(RECORDS PROVIDED)
********

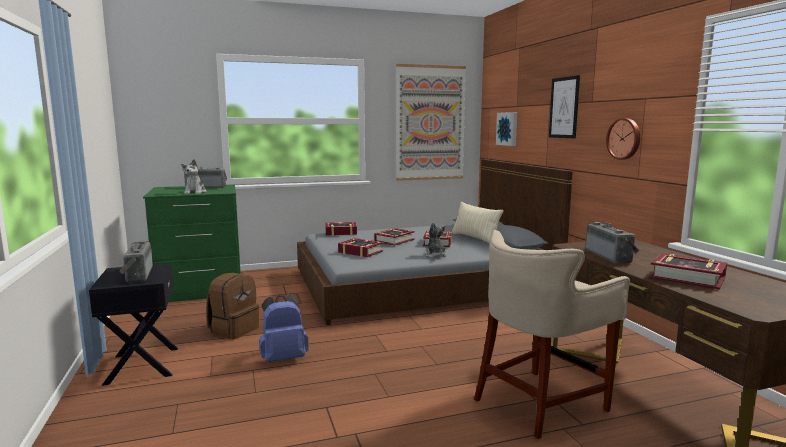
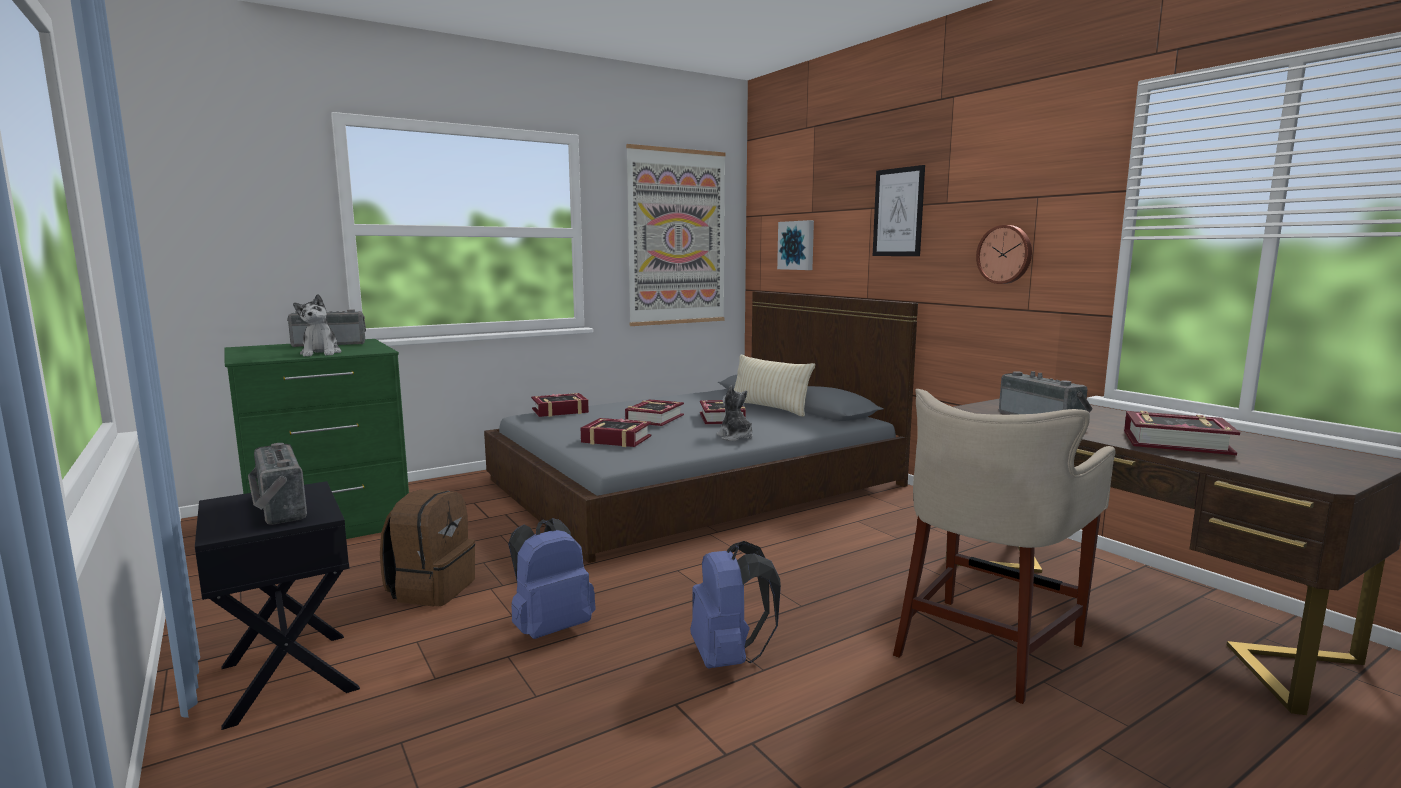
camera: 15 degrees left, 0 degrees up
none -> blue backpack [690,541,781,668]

********

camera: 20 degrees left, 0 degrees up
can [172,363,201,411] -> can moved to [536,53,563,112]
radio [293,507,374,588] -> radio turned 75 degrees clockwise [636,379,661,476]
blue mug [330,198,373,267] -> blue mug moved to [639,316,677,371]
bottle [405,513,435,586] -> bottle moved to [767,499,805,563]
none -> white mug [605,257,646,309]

********

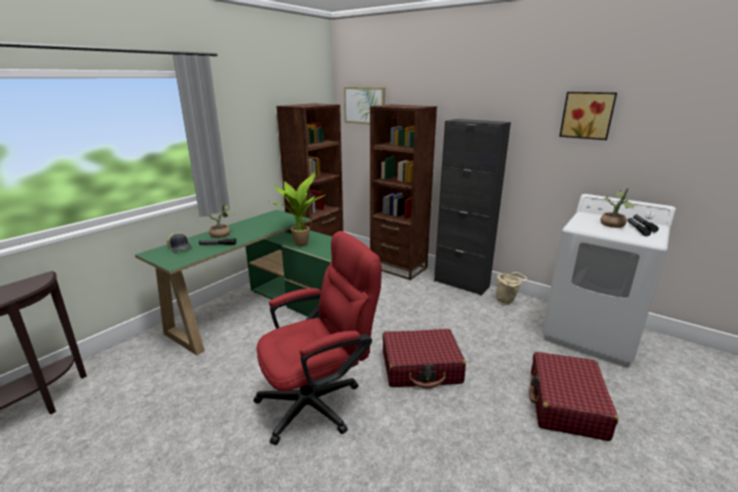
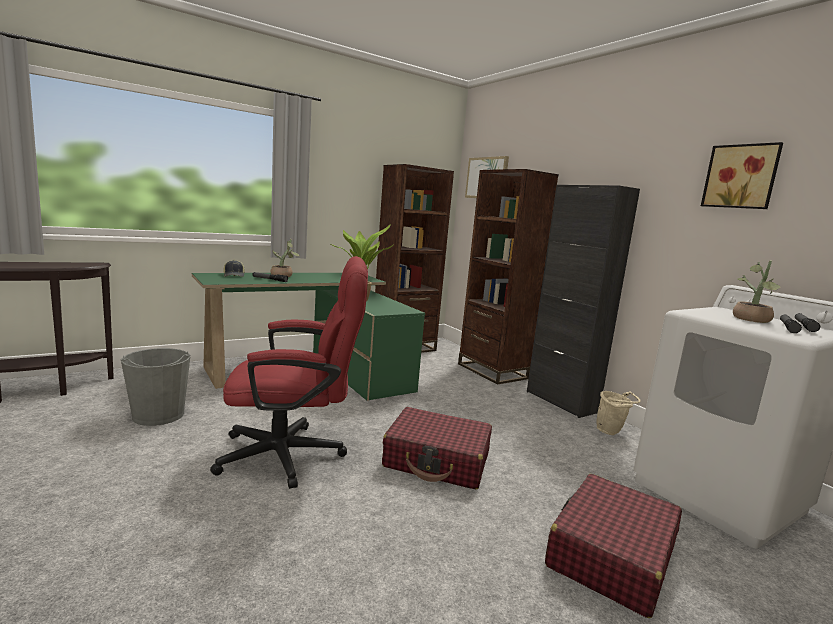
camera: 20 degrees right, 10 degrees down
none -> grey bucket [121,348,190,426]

********

Copy the records above exactly, beginning at the line that contains "camera: 15 degrees left, 0 degrees up" and stopping after the line that contains "none -> blue backpack [690,541,781,668]".

(EXERCISE SOLUTION)
camera: 15 degrees left, 0 degrees up
none -> blue backpack [690,541,781,668]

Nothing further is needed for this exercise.